Experimental Verification of Applying Active Control Method as Virtual Support for Relief Bridge

Abstract

When natural disasters cause bridges to collapse, the delivery of rescue equipment and supplies to remote disaster areas is impeded and disaster relief efforts are thus delayed. In this study, to enhance and improve light bridges for disaster relief, a neutral equilibrium mechanism (NEM) is proposed to adjust the internal force of the bridge and reduce the deformation of the bridge. The NEM is installed at the center of a bridge to form a virtual bridge pier.

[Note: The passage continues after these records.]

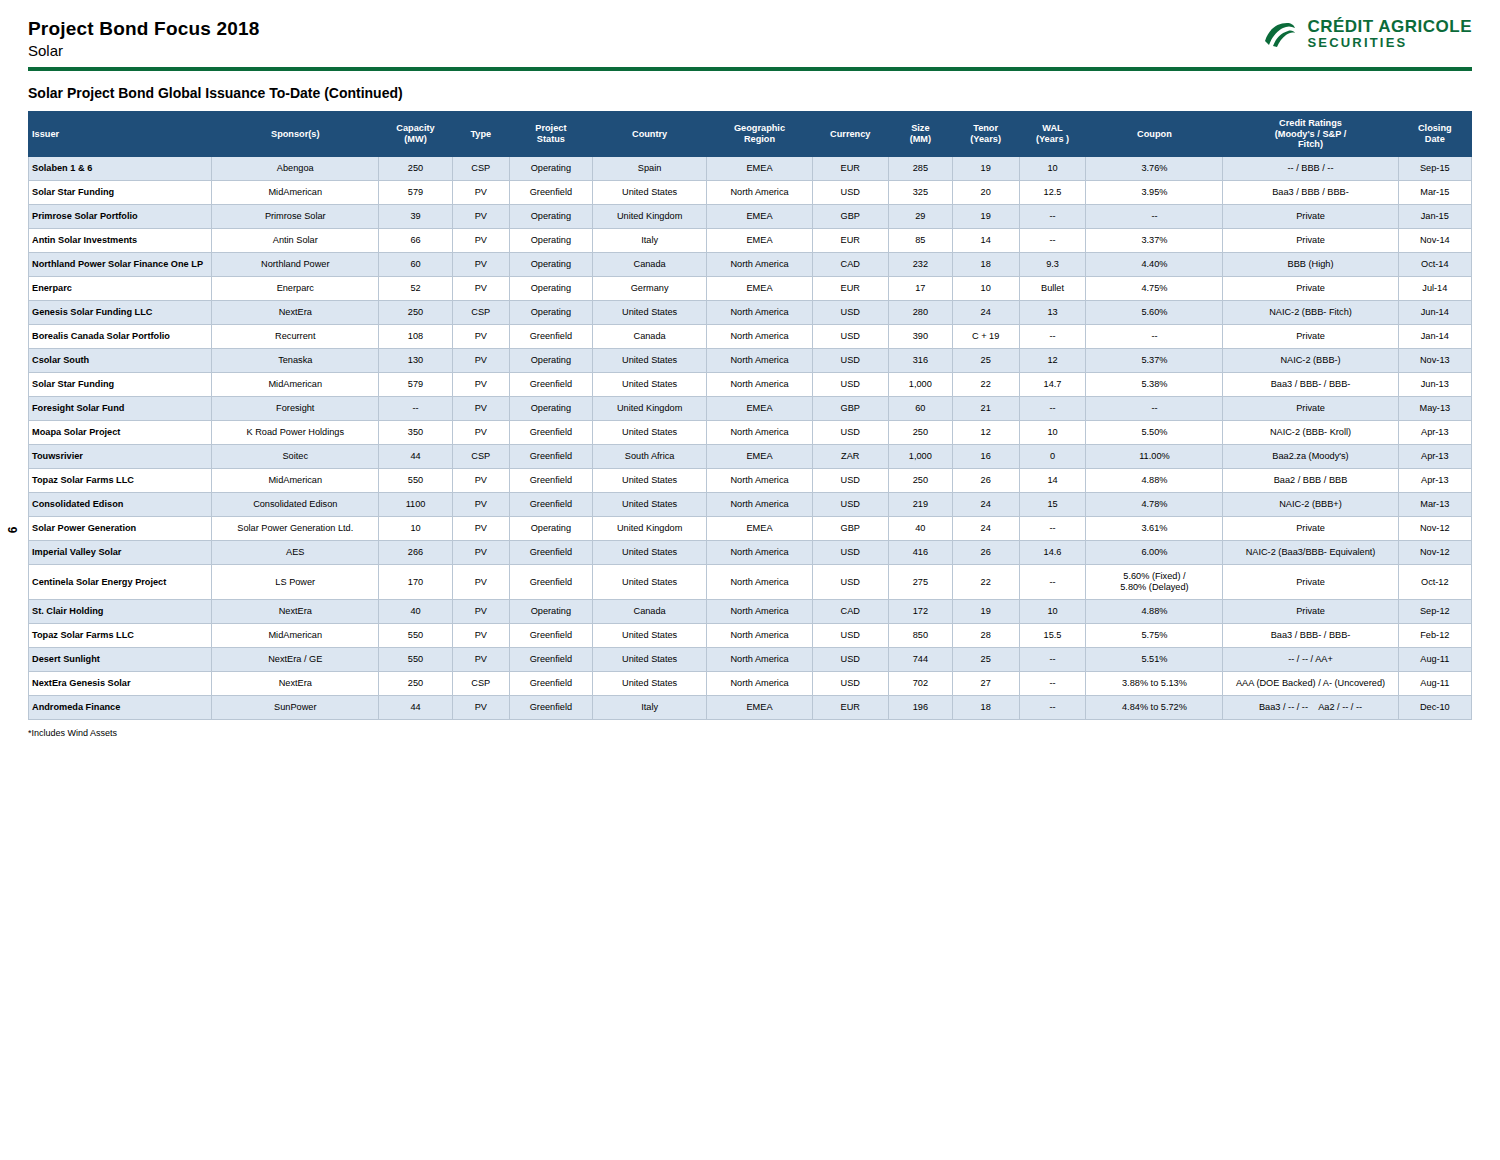6
Project Bond Focus 2018
Solar
CRÉDIT AGRICOLE
SECURITIES
Solar Project Bond Global Issuance To-Date (Continued)
| Issuer | Sponsor(s) | Capacity (MW) | Type | Project Status | Country | Geographic Region | Currency | Size (MM) | Tenor (Years) | WAL (Years ) | Coupon | Credit Ratings (Moody's / S&P / Fitch) | Closing Date |
| --- | --- | --- | --- | --- | --- | --- | --- | --- | --- | --- | --- | --- | --- |
| Solaben 1 & 6 | Abengoa | 250 | CSP | Operating | Spain | EMEA | EUR | 285 | 19 | 10 | 3.76% | -- / BBB / -- | Sep-15 |
| Solar Star Funding | MidAmerican | 579 | PV | Greenfield | United States | North America | USD | 325 | 20 | 12.5 | 3.95% | Baa3 / BBB / BBB- | Mar-15 |
| Primrose Solar Portfolio | Primrose Solar | 39 | PV | Operating | United Kingdom | EMEA | GBP | 29 | 19 | -- | -- | Private | Jan-15 |
| Antin Solar Investments | Antin Solar | 66 | PV | Operating | Italy | EMEA | EUR | 85 | 14 | -- | 3.37% | Private | Nov-14 |
| Northland Power Solar Finance One LP | Northland Power | 60 | PV | Operating | Canada | North America | CAD | 232 | 18 | 9.3 | 4.40% | BBB (High) | Oct-14 |
| Enerparc | Enerparc | 52 | PV | Operating | Germany | EMEA | EUR | 17 | 10 | Bullet | 4.75% | Private | Jul-14 |
| Genesis Solar Funding LLC | NextEra | 250 | CSP | Operating | United States | North America | USD | 280 | 24 | 13 | 5.60% | NAIC-2 (BBB- Fitch) | Jun-14 |
| Borealis Canada Solar Portfolio | Recurrent | 108 | PV | Greenfield | Canada | North America | USD | 390 | C + 19 | -- | -- | Private | Jan-14 |
| Csolar South | Tenaska | 130 | PV | Operating | United States | North America | USD | 316 | 25 | 12 | 5.37% | NAIC-2 (BBB-) | Nov-13 |
| Solar Star Funding | MidAmerican | 579 | PV | Greenfield | United States | North America | USD | 1,000 | 22 | 14.7 | 5.38% | Baa3 / BBB- / BBB- | Jun-13 |
| Foresight Solar Fund | Foresight | -- | PV | Operating | United Kingdom | EMEA | GBP | 60 | 21 | -- | -- | Private | May-13 |
| Moapa Solar Project | K Road Power Holdings | 350 | PV | Greenfield | United States | North America | USD | 250 | 12 | 10 | 5.50% | NAIC-2 (BBB- Kroll) | Apr-13 |
| Touwsrivier | Soitec | 44 | CSP | Greenfield | South Africa | EMEA | ZAR | 1,000 | 16 | 0 | 11.00% | Baa2.za (Moody's) | Apr-13 |
| Topaz Solar Farms LLC | MidAmerican | 550 | PV | Greenfield | United States | North America | USD | 250 | 26 | 14 | 4.88% | Baa2 / BBB / BBB | Apr-13 |
| Consolidated Edison | Consolidated Edison | 1100 | PV | Greenfield | United States | North America | USD | 219 | 24 | 15 | 4.78% | NAIC-2 (BBB+) | Mar-13 |
| Solar Power Generation | Solar Power Generation Ltd. | 10 | PV | Operating | United Kingdom | EMEA | GBP | 40 | 24 | -- | 3.61% | Private | Nov-12 |
| Imperial Valley Solar | AES | 266 | PV | Greenfield | United States | North America | USD | 416 | 26 | 14.6 | 6.00% | NAIC-2 (Baa3/BBB- Equivalent) | Nov-12 |
| Centinela Solar Energy Project | LS Power | 170 | PV | Greenfield | United States | North America | USD | 275 | 22 | -- | 5.60% (Fixed) / 5.80% (Delayed) | Private | Oct-12 |
| St. Clair Holding | NextEra | 40 | PV | Operating | Canada | North America | CAD | 172 | 19 | 10 | 4.88% | Private | Sep-12 |
| Topaz Solar Farms LLC | MidAmerican | 550 | PV | Greenfield | United States | North America | USD | 850 | 28 | 15.5 | 5.75% | Baa3 / BBB- / BBB- | Feb-12 |
| Desert Sunlight | NextEra / GE | 550 | PV | Greenfield | United States | North America | USD | 744 | 25 | -- | 5.51% | -- / -- / AA+ | Aug-11 |
| NextEra Genesis Solar | NextEra | 250 | CSP | Greenfield | United States | North America | USD | 702 | 27 | -- | 3.88% to 5.13% | AAA (DOE Backed) / A- (Uncovered) | Aug-11 |
| Andromeda Finance | SunPower | 44 | PV | Greenfield | Italy | EMEA | EUR | 196 | 18 | -- | 4.84% to 5.72% | Baa3 / -- / -- Aa2 / -- / -- | Dec-10 |
*Includes Wind Assets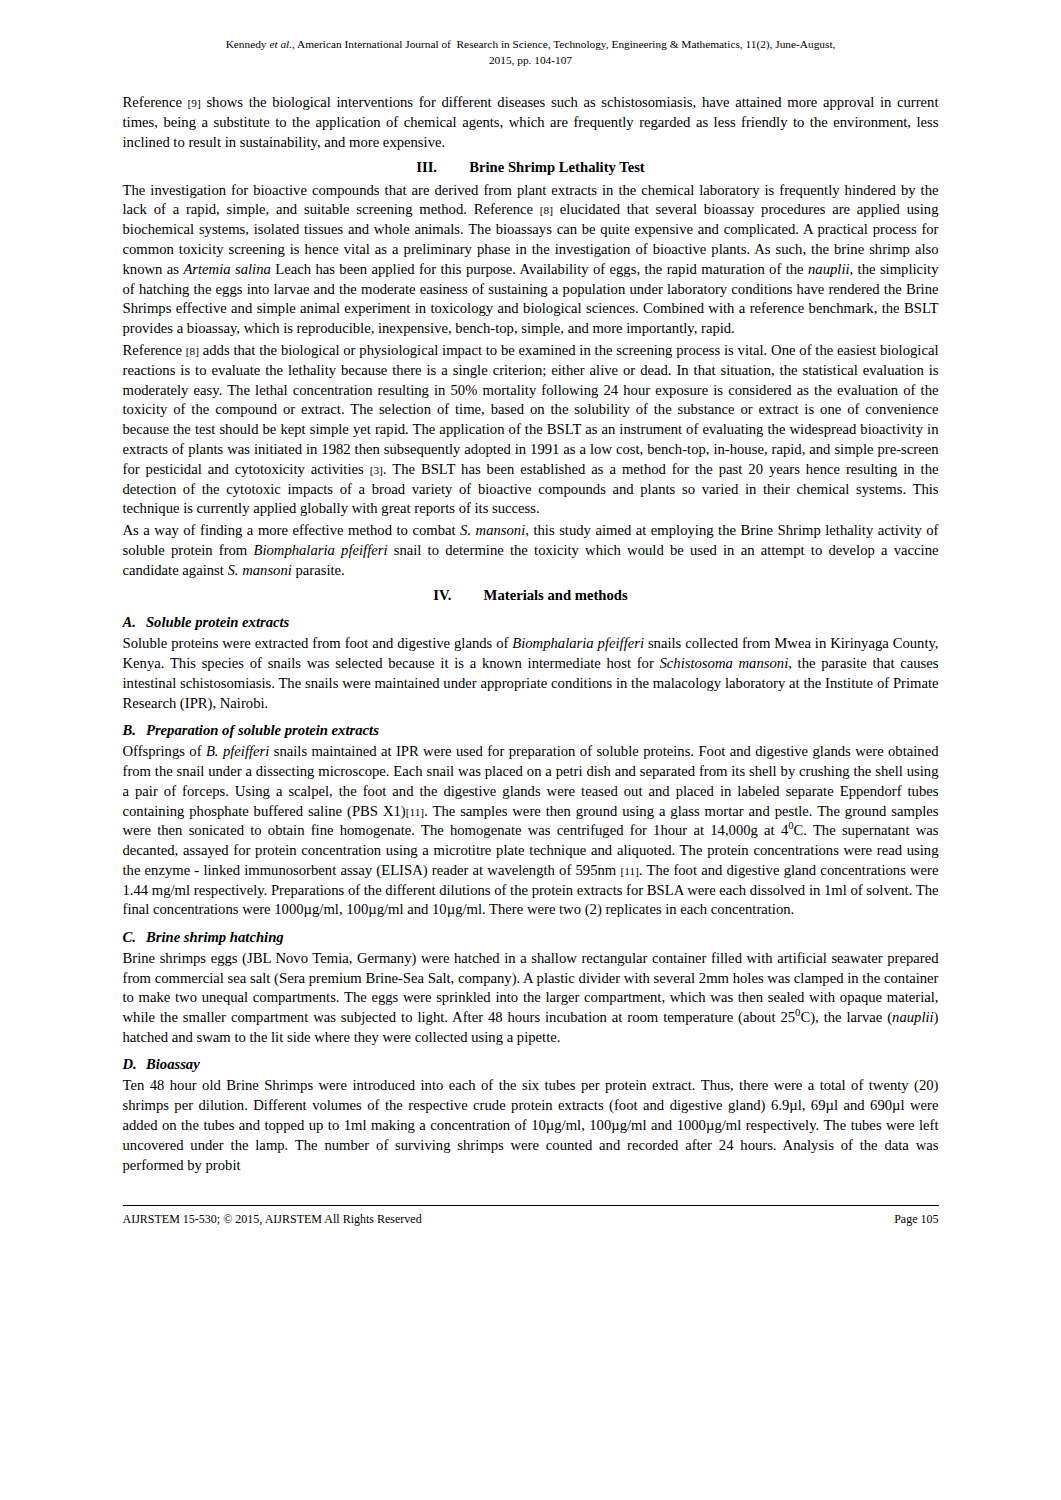Kennedy et al., American International Journal of Research in Science, Technology, Engineering & Mathematics, 11(2), June-August,
2015, pp. 104-107
Reference [9] shows the biological interventions for different diseases such as schistosomiasis, have attained more approval in current times, being a substitute to the application of chemical agents, which are frequently regarded as less friendly to the environment, less inclined to result in sustainability, and more expensive.
III. Brine Shrimp Lethality Test
The investigation for bioactive compounds that are derived from plant extracts in the chemical laboratory is frequently hindered by the lack of a rapid, simple, and suitable screening method. Reference [8] elucidated that several bioassay procedures are applied using biochemical systems, isolated tissues and whole animals. The bioassays can be quite expensive and complicated. A practical process for common toxicity screening is hence vital as a preliminary phase in the investigation of bioactive plants. As such, the brine shrimp also known as Artemia salina Leach has been applied for this purpose. Availability of eggs, the rapid maturation of the nauplii, the simplicity of hatching the eggs into larvae and the moderate easiness of sustaining a population under laboratory conditions have rendered the Brine Shrimps effective and simple animal experiment in toxicology and biological sciences. Combined with a reference benchmark, the BSLT provides a bioassay, which is reproducible, inexpensive, bench-top, simple, and more importantly, rapid.
Reference [8] adds that the biological or physiological impact to be examined in the screening process is vital. One of the easiest biological reactions is to evaluate the lethality because there is a single criterion; either alive or dead. In that situation, the statistical evaluation is moderately easy. The lethal concentration resulting in 50% mortality following 24 hour exposure is considered as the evaluation of the toxicity of the compound or extract. The selection of time, based on the solubility of the substance or extract is one of convenience because the test should be kept simple yet rapid. The application of the BSLT as an instrument of evaluating the widespread bioactivity in extracts of plants was initiated in 1982 then subsequently adopted in 1991 as a low cost, bench-top, in-house, rapid, and simple pre-screen for pesticidal and cytotoxicity activities [3]. The BSLT has been established as a method for the past 20 years hence resulting in the detection of the cytotoxic impacts of a broad variety of bioactive compounds and plants so varied in their chemical systems. This technique is currently applied globally with great reports of its success.
As a way of finding a more effective method to combat S. mansoni, this study aimed at employing the Brine Shrimp lethality activity of soluble protein from Biomphalaria pfeifferi snail to determine the toxicity which would be used in an attempt to develop a vaccine candidate against S. mansoni parasite.
IV. Materials and methods
A. Soluble protein extracts
Soluble proteins were extracted from foot and digestive glands of Biomphalaria pfeifferi snails collected from Mwea in Kirinyaga County, Kenya. This species of snails was selected because it is a known intermediate host for Schistosoma mansoni, the parasite that causes intestinal schistosomiasis. The snails were maintained under appropriate conditions in the malacology laboratory at the Institute of Primate Research (IPR), Nairobi.
B. Preparation of soluble protein extracts
Offsprings of B. pfeifferi snails maintained at IPR were used for preparation of soluble proteins. Foot and digestive glands were obtained from the snail under a dissecting microscope. Each snail was placed on a petri dish and separated from its shell by crushing the shell using a pair of forceps. Using a scalpel, the foot and the digestive glands were teased out and placed in labeled separate Eppendorf tubes containing phosphate buffered saline (PBS X1)[11]. The samples were then ground using a glass mortar and pestle. The ground samples were then sonicated to obtain fine homogenate. The homogenate was centrifuged for 1hour at 14,000g at 40C. The supernatant was decanted, assayed for protein concentration using a microtitre plate technique and aliquoted. The protein concentrations were read using the enzyme - linked immunosorbent assay (ELISA) reader at wavelength of 595nm [11]. The foot and digestive gland concentrations were 1.44 mg/ml respectively. Preparations of the different dilutions of the protein extracts for BSLA were each dissolved in 1ml of solvent. The final concentrations were 1000µg/ml, 100µg/ml and 10µg/ml. There were two (2) replicates in each concentration.
C. Brine shrimp hatching
Brine shrimps eggs (JBL Novo Temia, Germany) were hatched in a shallow rectangular container filled with artificial seawater prepared from commercial sea salt (Sera premium Brine-Sea Salt, company). A plastic divider with several 2mm holes was clamped in the container to make two unequal compartments. The eggs were sprinkled into the larger compartment, which was then sealed with opaque material, while the smaller compartment was subjected to light. After 48 hours incubation at room temperature (about 250C), the larvae (nauplii) hatched and swam to the lit side where they were collected using a pipette.
D. Bioassay
Ten 48 hour old Brine Shrimps were introduced into each of the six tubes per protein extract. Thus, there were a total of twenty (20) shrimps per dilution. Different volumes of the respective crude protein extracts (foot and digestive gland) 6.9µl, 69µl and 690µl were added on the tubes and topped up to 1ml making a concentration of 10µg/ml, 100µg/ml and 1000µg/ml respectively. The tubes were left uncovered under the lamp. The number of surviving shrimps were counted and recorded after 24 hours. Analysis of the data was performed by probit
AIJRSTEM 15-530; © 2015, AIJRSTEM All Rights Reserved Page 105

A prototype of the NEM, composed of a pair of prestressed steel tendons, two pairs of anchor seats, a rotation cantilever arm mechanism, and a pair of radio-controlled (RC) servos, is proposed to test and verify the control effect of a bridge with the NEM. Test and analysis results show the following: (1) The rotation angle of the cantilever arm can be rotated by the RC servo to appropriate angles to provide adequate upwards resultant force to balance the moving load. (2) The vertical displacement of the bridge can be controlled to close to zero by this proposed NEM. (3) The maximum vertical displacement at the midpoint of a bridge with the NEM control mechanism can be controlled to far below 1/400 of the span of the bridge required by the design criteria. (4) A bridge under the control of an NEM under a low-speed moving load with various control gains achieves fine displacement reduction effects, but the displacement reduction effect for a high-speed moving load with low control gain decreases. Test results also show that the bearing capacity of an existing bridge with an NEM can be increased and the weight of the bridge can be reduced. The effective span of a bridge can be increased without increasing the depth of the cross section. The feasibility and practicality of applying this proposed NEM to form a virtual pier of a bridge have been verified in this study.